Я не узнавал его. Обычно так и сыпались из него присказки, часто фривольные, а тут передо мной сидел человек, углубленный в мое горе, даже, я сказал бы, суровый человек.
Вид у меня был, наверное, безутешный, потому что Адам сморщился почти жалобно, вздохнул и налил еще по рюмке.
– Давай за нее. Все же благородства в ее душе, наверное, больше. Вот за это.
Он наблюдал за мной.
– Да не убивайся ты так. Возьми вот, покури трубку. Хотя у вас кишка тонка. Все на сигаретках. Импортных.
У меня перехватило дыхание.
– Ну перестань ты. Перестань! Это еще, Антон, не горе.
И, видимо, что-то решив, вздохнул.
– А, чтоб тебя! Ну, ладно. Искренность за искренность. Видишь портрет?
– Вижу.
– И никогда не спросил, кто это. Деликатный. Да я, может, тогда и сам тебе не ответил бы. А теперь скажу. Уж очень ты плох. Убиваешься сверх всякой меры. А меры человеческому несчастью не знаешь.
Выпил.
– Моя жена. По профессии была актриса.
Его сухое лицо словно обтянулось кожей на скулах и обвисло книзу. И сразу обрезались глаза под тяжело нависшими веками.
– Как считаешь, кто она по национальности?
– Не разбираюсь я, Адам Петрович, в южных типах. Белоруса за версту отличу, а тут судить боюсь.
– А все же…
– Грузинка? Армянка? Таджичка?
– Да нет.
– Молдаванка? Еврейка?
– Еще хуже, – горько сказал он. – Цыганка…
Затянулся.
– Вот в этом и была ее главная вина. А по вине и кара. И еще хорошо, если первый попавшийся по дороге яр. Короче были страдания. А я в то время был очень далеко… Не имел возможности вывезти, помочь… Не мог, не имел права даже возопить, что вот вы самого дорогого мне человека, сволочи, в лагерях, в оспе этой на всей земле, замучили. И сын потерялся где-то… Имею лишь тень весточки: отбирали детей нордического типа. А он беленький, в меня. Ты не смотри, что я теперь седой… Был я белый.

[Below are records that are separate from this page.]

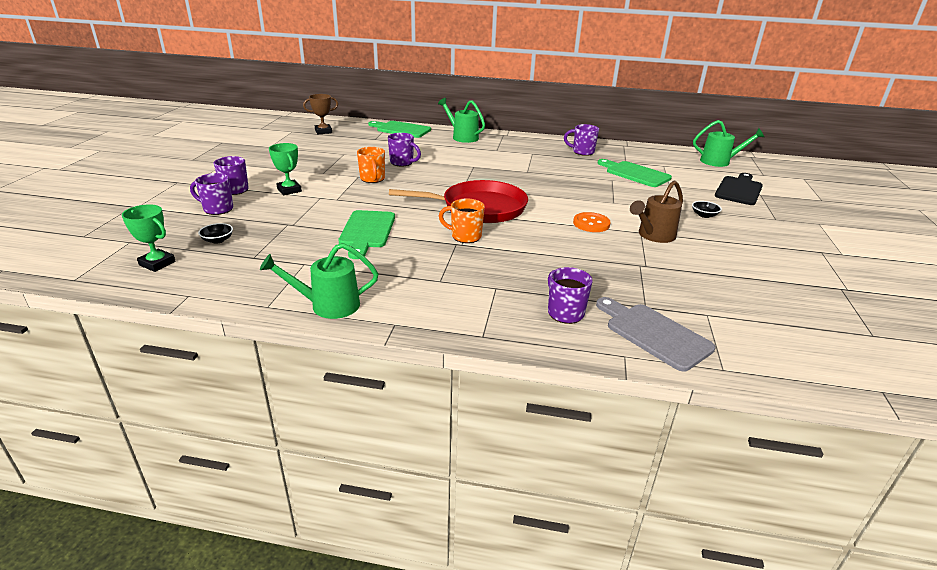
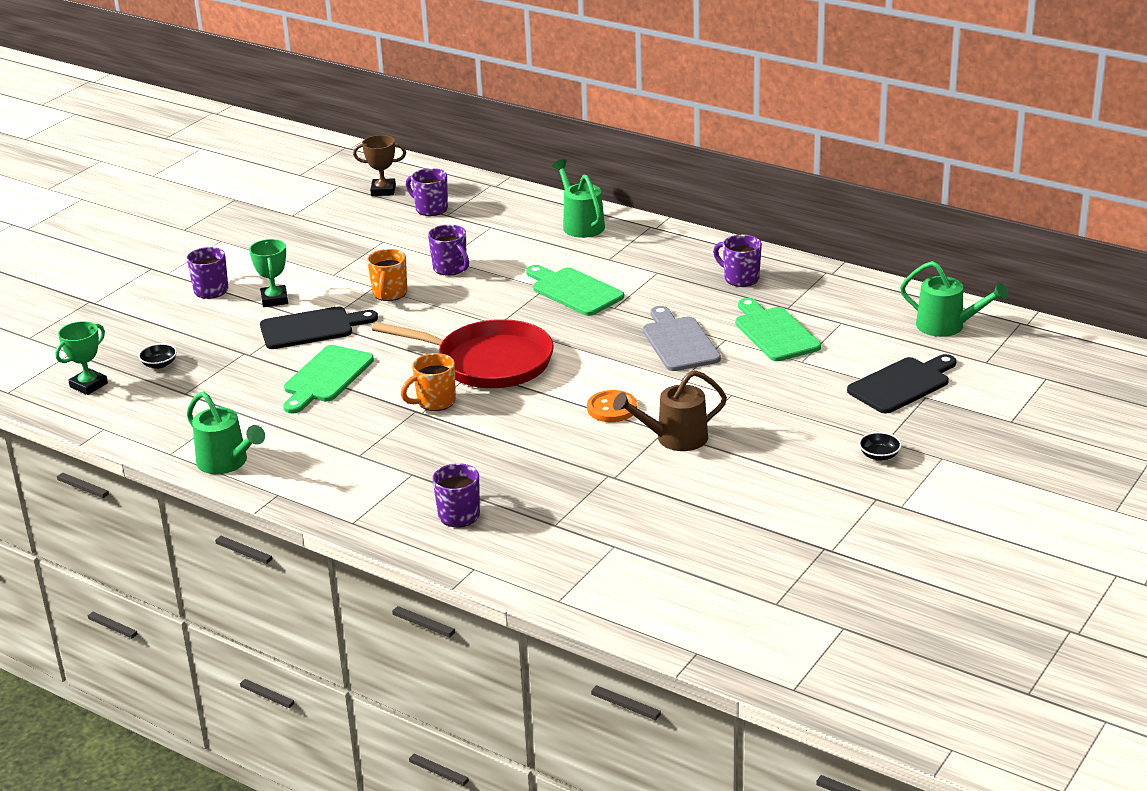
camera: 25 degrees right, 0 degrees up
(157, 263) = (88, 385): green trophy -> green trophy turned 75 degrees clockwise
(217, 209) = (178, 319): purple mug -> purple mug (430, 209)
(328, 305) = (227, 463): green watering can -> green watering can turned 150 degrees counterclockwise
(331, 203) = (312, 328): none -> black cutting board
(401, 129) = (500, 198): green cutting board -> green cutting board (574, 291)
(465, 236) = (435, 402): orange mug -> orange mug turned 75 degrees counterclockwise
(654, 334) = (529, 554): grey cutting board -> grey cutting board (679, 342)
(704, 215) = (786, 419): black bowl -> black bowl (879, 455)

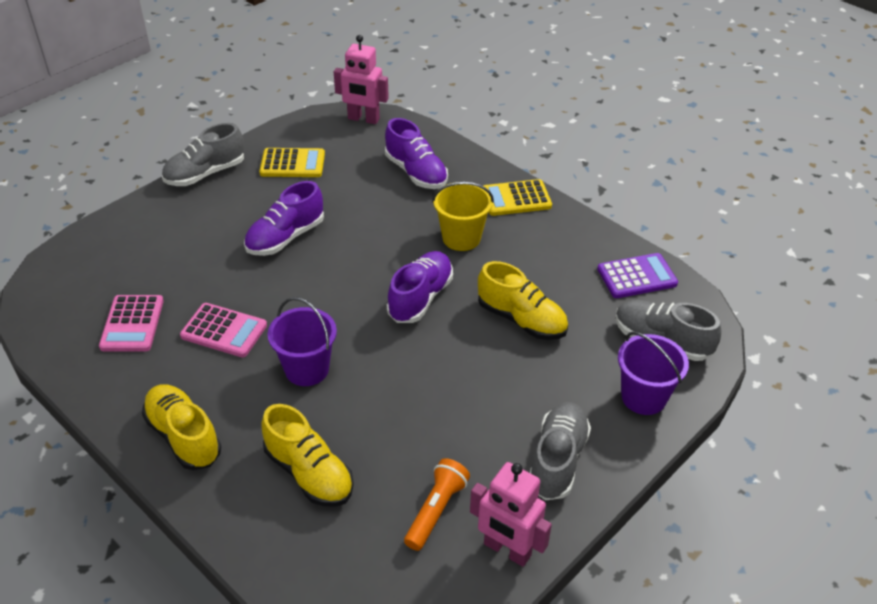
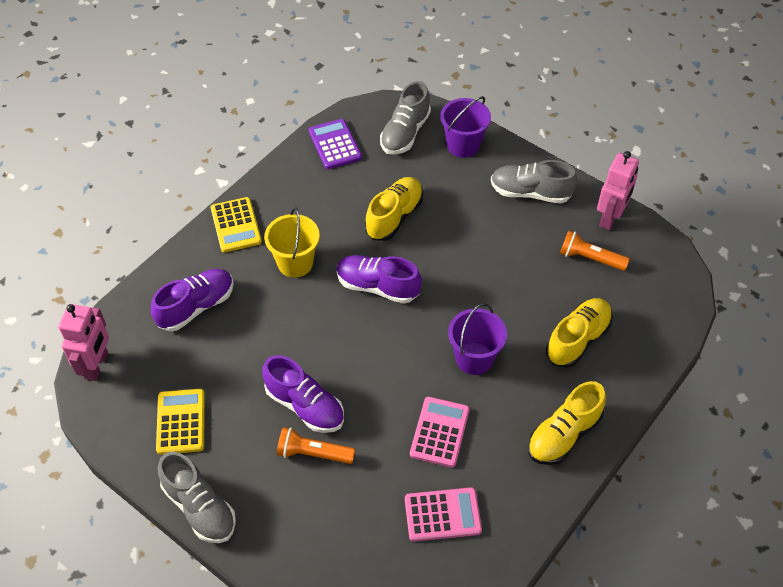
camera: 95 degrees left, 10 degrees up
(232, 241) = (313, 453): none -> orange flashlight

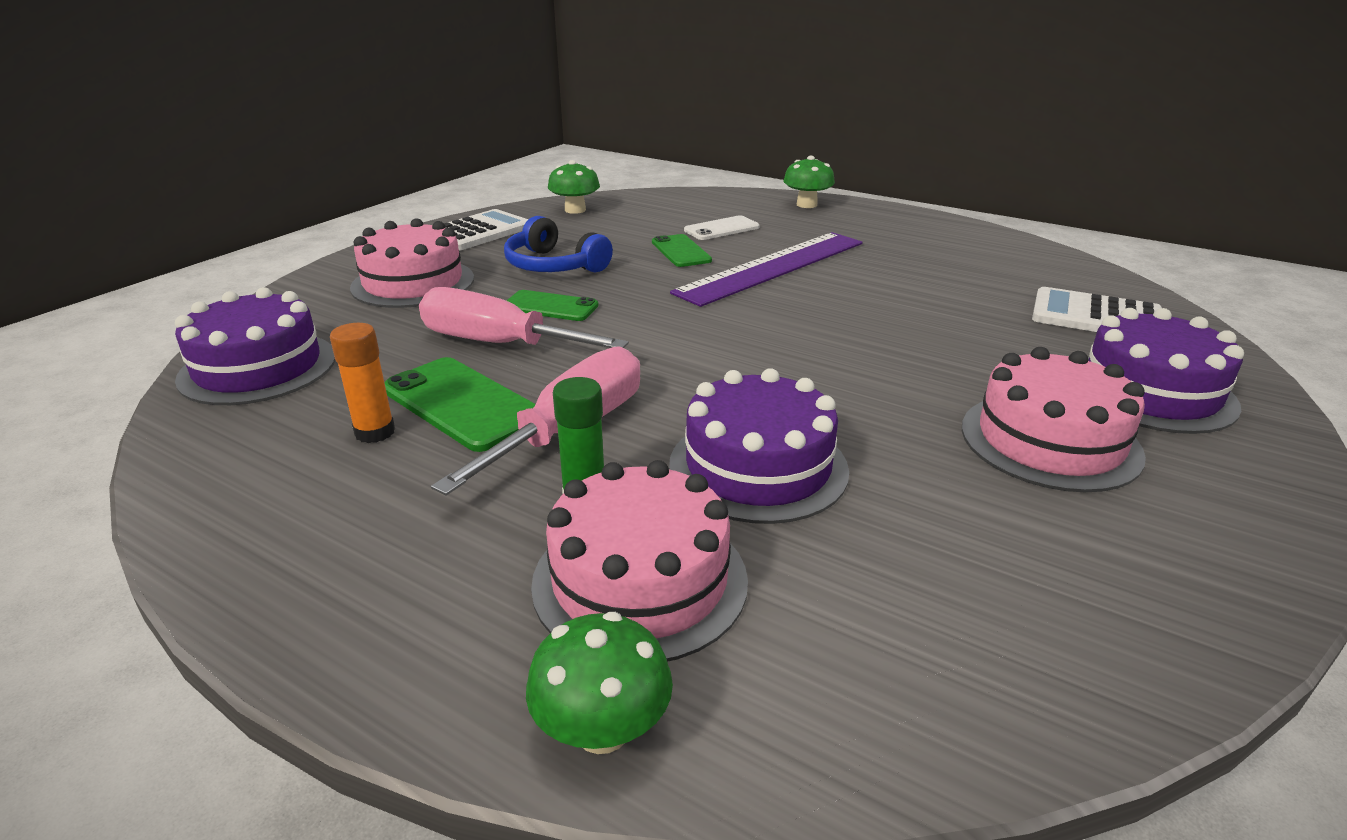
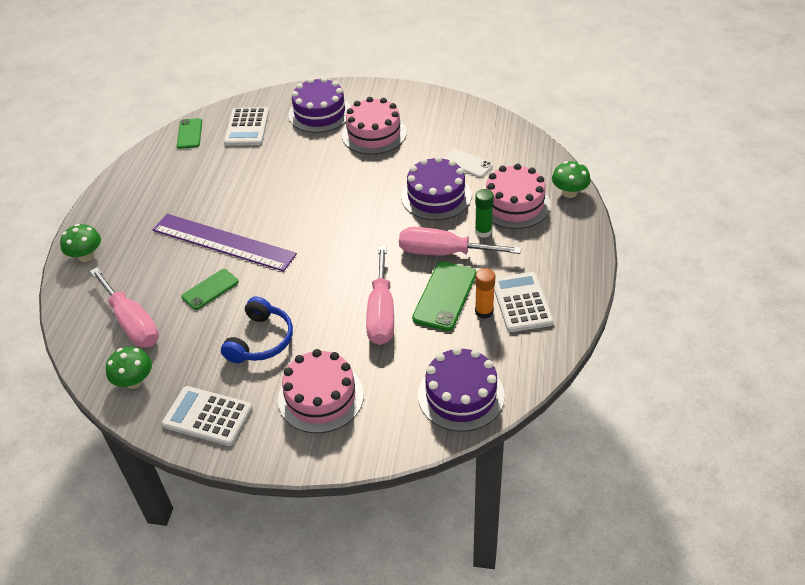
camera: 110 degrees left, 15 degrees up
(336, 481) = (521, 302): none -> white calculator
(550, 306) = (325, 313): green phone -> green phone (189, 134)
(665, 215) = (132, 323): none -> pink screwdriver
(721, 229) = (156, 284): white phone -> white phone (467, 163)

Искоса взглянул на портрет.
– Какая была Грушенька в «Очарованном страннике», какая Маша в «Живом трупе»! Пела – плакали люди. И за это – яр. За все – яр.
Отложил трубку.
– С этим… притерпелся не притерпелся, а так, притупилось трошки… А вот с сыном… Попал ли он обратно, в наш детский дом? А может, и… там. И не исключено, что какому-то нашему такому… Грибку доведется перестреливаться с ним… Вот так.
Взял рюмку с золотистым напитком.
– Я тебе это не затем рассказал, чтобы ты меня пожалел. Я затем, чтобы ты себя пожалел. То, что произошло с тобой, не самое страшное. Не самое последнее.